Но нет, Илона молчала.

— Почему вы не застрелили ее, а? — услышала она после того, как люди, стоявшие вокруг нее, слегка расступились.

Это спрашивал плутоньер, по-видимому шеф жандармского поста. Он никак не мог понять, на кой черт ее взяли живьем, просто не мог в это поверить, и потому попрекал даже жандарма, приставленного к ней.

— Хоть бы пощекотали русскую барышню, что ли! — подмигнул он солдату. — Скоро пустят в расход, останешься, осел, с носом. По-моему, она не из уродливых, как думаешь?

— Эта женщина беременна, господин плутоньер-мажор, не нужны мне такие! — возразил наконец жандарм, пытаясь хоть как-то заявить о своем мужском достоинстве… Поди ж ты, тоже разбирается в таких вещах!

— Ну и что же… с набитым брюхом еще пикантнее! Как видно, не приходилось? — подмигнул он подчиненному. — Но постой, постой, деревенщина: откуда тебе известно, что она брюхата? Значит, успел все-таки пощупать?

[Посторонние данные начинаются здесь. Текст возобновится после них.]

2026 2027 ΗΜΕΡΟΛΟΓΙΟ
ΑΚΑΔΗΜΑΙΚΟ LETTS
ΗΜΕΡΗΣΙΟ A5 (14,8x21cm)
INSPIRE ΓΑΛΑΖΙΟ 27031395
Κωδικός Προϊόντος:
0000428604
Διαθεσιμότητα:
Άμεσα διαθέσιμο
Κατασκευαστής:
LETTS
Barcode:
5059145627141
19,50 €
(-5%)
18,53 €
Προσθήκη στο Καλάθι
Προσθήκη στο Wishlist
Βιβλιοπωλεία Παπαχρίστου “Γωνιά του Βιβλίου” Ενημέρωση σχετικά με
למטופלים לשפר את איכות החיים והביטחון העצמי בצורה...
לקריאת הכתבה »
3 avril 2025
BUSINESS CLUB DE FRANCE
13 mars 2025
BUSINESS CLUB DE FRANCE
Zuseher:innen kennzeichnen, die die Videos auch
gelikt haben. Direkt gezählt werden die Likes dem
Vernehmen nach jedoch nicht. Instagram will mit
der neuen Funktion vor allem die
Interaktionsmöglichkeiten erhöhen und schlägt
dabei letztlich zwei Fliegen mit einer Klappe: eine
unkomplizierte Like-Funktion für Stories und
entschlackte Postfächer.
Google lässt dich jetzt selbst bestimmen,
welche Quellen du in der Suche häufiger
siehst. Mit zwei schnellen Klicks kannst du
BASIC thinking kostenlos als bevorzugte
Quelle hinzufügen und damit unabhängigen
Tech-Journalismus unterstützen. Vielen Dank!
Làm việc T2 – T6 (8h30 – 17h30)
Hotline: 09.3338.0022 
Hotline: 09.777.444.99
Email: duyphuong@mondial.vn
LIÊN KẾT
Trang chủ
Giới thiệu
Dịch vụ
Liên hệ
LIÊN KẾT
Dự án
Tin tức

— После приземления, господин плутоньер-мажор, лишилась чувств, поэтому повезли на осмотр во врачебный пункт.

— Черт с нею, даже если беременна! Велика важность. Все равно приставят к стенке… — он еще раз подмигнул солдату, собираясь уходить. — А в общем, смотри, чтоб не вздумала смыться.

— Слушаюсь, господин плутоньер! — взял под козырек жандарм.

— Тем более что сообщника долго ждать не придется, — громко, чтобы слышала арестованная, добавил он. — Лес уже оцеплен, так что отсрочка будет недолгой: расстреляют вместе. Немцы пришлют свою команду, нашим пулям не доверяют… — Он оглянулся, проверяя, не слышала ли она последних слов, и, напевая под нос: "Приколола к волосам василек, эх…", вышел, хлопнув дверью.

…Когда бы только Илона ни представляла себе свой последний, смертный час, она мужественно прощалась с жизнью, произнося страстные, пламенные речи, бросающие вызов палачам… Сейчас же не могла избавиться от горькой мысли: так нелепо попасть в лапы к этим мерзким жандармам и даже не попытаться удрать…

Волох исчез в темноте, не успев развязать лямки парашюта, не успев сказать хоть слово на прощанье, — и все осталось неясным, смутным, к тому же эти недомолвки в самолете… Конечно, он не имел права задерживаться, и оба они знали об этом. Важнее всего был пакет! Ни за что на свете он не должен попасть в руки к врагам. Все это так, но — ни единого словечка! А что, собственно, она хотела услышать от него?